When I run this code on a wikipedia dump in json format, after some time, at stage 2, I get java.lang.OutOfMemoryError: Java heap space. the complete dataset consists of about 700 json files of 4.1MB each in this format: {"id":"1","revid":"1","url":"www.wikipedia.com","title":"title","text":"text 1"} {"id":"2","revid":"2","url":"www.wikipedia.com/hi","title":"title2","text":"text 2"}
from pyspark.sql import SparkSession
from pyspark.sql.functions import explode, split, collect_list, regexp_replace
from pyspark.sql.types import StructType, StructField, StringType, ArrayType, IntegerType
from pyspark import SparkConf
import pyspark
import time
import os
import psutil
spark.stop()
# Configurazione Spark
conf = SparkConf()
conf.set("spark.driver.memory", "50g")
conf.set("spark.executor.memory", "50g")
#conf.set("spark.executor.extraJavaOptions", "-XX:+UseG1GC")
#conf.set("spark.executor.extraJavaOptions", "-XX:MaxGCPauseMillis=100 -XX:G1HeapRegionSize=16m -XX:InitiatingHeapOccupancyPercent=35")
conf.set("spark.sql.shuffle.partitions", "1000")
conf.set("spark.memory.storageFraction", "0.8")
# Crea una sessione Spark
spark = SparkSession.builder.config(conf=conf).getOrCreate()
# Ottieni l'oggetto SparkContext
sc = spark.sparkContext
# Ottieni l'URL dell'interfaccia web di Spark
ui_url = sc.uiWebUrl
# Stampa l'URL dell'interfaccia web di Spark
print("URL dell'interfaccia web di Spark:", ui_url)
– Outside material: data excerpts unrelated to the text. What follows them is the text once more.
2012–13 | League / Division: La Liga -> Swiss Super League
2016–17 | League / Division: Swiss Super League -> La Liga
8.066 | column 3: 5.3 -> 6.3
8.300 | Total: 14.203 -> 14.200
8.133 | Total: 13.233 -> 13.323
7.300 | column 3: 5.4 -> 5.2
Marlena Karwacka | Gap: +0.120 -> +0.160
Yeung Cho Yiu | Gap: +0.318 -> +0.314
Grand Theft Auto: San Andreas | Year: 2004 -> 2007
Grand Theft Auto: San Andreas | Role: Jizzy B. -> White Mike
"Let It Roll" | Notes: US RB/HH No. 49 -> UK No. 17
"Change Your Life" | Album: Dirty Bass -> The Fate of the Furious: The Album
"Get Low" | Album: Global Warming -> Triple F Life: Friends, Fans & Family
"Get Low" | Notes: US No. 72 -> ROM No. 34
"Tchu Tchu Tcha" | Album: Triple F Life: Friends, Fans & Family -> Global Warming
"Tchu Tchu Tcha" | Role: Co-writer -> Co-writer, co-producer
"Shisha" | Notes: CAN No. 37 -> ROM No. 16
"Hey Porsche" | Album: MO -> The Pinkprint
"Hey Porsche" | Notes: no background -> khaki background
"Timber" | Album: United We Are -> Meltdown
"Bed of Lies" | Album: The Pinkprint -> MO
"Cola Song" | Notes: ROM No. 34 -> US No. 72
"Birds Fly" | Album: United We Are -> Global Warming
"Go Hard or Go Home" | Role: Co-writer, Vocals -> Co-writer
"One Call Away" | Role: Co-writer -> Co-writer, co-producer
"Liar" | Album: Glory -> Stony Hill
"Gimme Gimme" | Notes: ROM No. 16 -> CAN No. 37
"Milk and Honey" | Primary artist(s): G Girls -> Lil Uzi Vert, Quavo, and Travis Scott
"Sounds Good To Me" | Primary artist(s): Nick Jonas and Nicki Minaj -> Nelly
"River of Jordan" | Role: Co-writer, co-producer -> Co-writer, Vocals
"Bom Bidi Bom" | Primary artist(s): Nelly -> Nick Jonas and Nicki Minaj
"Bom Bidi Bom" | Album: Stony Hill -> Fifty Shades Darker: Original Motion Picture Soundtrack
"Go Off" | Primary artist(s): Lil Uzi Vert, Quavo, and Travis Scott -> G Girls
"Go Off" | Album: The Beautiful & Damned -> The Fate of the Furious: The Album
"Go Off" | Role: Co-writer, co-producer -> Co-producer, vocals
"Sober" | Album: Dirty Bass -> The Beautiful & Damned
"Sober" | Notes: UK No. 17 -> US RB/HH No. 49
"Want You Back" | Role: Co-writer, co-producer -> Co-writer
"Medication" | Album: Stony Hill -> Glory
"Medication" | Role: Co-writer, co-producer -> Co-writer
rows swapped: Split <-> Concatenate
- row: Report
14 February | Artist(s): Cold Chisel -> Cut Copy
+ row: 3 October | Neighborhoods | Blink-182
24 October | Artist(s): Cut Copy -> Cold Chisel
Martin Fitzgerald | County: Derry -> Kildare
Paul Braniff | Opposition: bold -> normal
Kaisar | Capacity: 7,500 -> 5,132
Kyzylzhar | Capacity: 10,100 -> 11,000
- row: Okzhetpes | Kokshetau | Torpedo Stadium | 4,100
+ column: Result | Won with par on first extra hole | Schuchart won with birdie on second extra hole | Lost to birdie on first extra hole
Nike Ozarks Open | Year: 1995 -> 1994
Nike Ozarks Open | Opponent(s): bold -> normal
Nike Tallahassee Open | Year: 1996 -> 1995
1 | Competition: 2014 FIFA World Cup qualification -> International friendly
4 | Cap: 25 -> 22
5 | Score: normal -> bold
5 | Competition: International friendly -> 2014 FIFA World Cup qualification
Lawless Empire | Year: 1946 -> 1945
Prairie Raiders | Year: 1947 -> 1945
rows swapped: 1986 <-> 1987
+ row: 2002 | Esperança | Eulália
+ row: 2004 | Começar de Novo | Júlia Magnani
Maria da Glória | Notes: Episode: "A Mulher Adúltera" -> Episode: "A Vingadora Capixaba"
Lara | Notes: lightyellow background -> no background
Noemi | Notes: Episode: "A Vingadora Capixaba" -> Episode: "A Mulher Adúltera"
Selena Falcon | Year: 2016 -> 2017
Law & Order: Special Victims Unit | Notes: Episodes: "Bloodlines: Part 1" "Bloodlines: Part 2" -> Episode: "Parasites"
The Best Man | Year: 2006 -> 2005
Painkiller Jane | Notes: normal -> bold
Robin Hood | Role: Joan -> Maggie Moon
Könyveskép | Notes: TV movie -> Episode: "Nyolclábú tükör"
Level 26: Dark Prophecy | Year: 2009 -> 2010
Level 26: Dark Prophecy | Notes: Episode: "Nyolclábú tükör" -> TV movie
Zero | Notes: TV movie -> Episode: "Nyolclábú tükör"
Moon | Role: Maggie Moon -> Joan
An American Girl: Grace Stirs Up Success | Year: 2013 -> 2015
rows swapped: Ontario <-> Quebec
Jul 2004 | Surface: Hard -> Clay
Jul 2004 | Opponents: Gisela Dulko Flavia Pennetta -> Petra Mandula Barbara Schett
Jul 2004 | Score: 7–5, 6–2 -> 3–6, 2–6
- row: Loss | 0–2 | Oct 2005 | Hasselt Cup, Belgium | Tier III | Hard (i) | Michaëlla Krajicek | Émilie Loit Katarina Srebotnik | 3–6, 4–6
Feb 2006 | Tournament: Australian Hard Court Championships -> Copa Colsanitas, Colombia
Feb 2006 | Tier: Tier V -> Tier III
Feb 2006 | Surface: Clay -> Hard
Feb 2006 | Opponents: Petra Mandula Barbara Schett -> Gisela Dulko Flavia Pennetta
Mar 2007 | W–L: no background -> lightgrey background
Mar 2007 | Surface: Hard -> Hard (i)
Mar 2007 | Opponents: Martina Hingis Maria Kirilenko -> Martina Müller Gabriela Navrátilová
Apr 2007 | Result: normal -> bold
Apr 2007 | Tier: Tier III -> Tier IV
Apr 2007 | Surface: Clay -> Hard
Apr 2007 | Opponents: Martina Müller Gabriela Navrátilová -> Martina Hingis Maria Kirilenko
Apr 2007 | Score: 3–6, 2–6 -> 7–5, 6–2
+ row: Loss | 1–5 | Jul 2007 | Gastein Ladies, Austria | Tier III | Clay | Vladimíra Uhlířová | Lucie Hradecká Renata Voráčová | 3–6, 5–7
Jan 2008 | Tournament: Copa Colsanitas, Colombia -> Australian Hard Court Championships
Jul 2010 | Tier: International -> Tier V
# Definisci lo schema del dataset JSON
json_schema = StructType([
StructField("id", StringType(), True),
StructField("revid", StringType(), True),
StructField("url", StringType(), True),
StructField("title", StringType(), True),
StructField("text", StringType(), True)
])
# Carica tutti i file JSON nella cartella specificata
data = spark.read.schema(json_schema).json("/Volumes/SSD_NVME/Spark/spark-3.4.0-bin-hadoop3/datasets/AA/*.json") \
.select("id", "title", "text")
#data = data.repartition(100) # Imposta il numero di partizioni desiderato
# Estrai i token dai campi "title" e "text"
tokens = data.select("id", explode(split(regexp_replace(data.title, "[^a-zA-Z0-9]", " "), "\\s+")).alias("token")) \
.union(data.select("id", explode(split(regexp_replace(data.text, "[^a-zA-Z0-9]", " "), "\\s+")).alias("token")))
# Calcola il conteggio dei token per ogni documento
inverted_index = tokens.rdd \
.map(lambda row: ((row.id, row.token), 1)) \
.reduceByKey(lambda a, b: a + b) \
.map(lambda item: (item[0][1], [(item[0][0], item[1])])) \
.reduceByKey(lambda a, b: a + b) \
.map(lambda item: (item[0], [x[0] for x in item[1]], sum(x[1] for x in item[1])))
# Crea lo schema del DataFrame
schema = StructType([
StructField("token", StringType(), True),
StructField("documents", ArrayType(StringType()), True),
StructField("term_frequency", IntegerType(), True)
])
# Crea il DataFrame
inverted_index_df = spark.createDataFrame(inverted_index, schema)
# Salva l'indice invertito in un file di output
inverted_index_df.write.mode("overwrite").json("/Volumes/SSD_NVME/output_AA_4")
# Termina la sessione Spark
#spark.stop()
I've tried changing the memory in the code, but I get no results, and in the ui I always get the same amount of memory Spark UI with a smaller dataset it works without problems.